WORK ORDER: From the listing below, set down exactly each line beginning with the one containing "Termas Liquiñe, Termas" and ending with the last.

EXTRACTED DATA:
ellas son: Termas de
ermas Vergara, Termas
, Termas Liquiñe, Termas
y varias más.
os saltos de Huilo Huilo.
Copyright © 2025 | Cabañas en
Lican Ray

WORKED SOLUTION:
, Termas Liquiñe, Termas
y varias más.
os saltos de Huilo Huilo.
Copyright © 2025 | Cabañas en
Lican Ray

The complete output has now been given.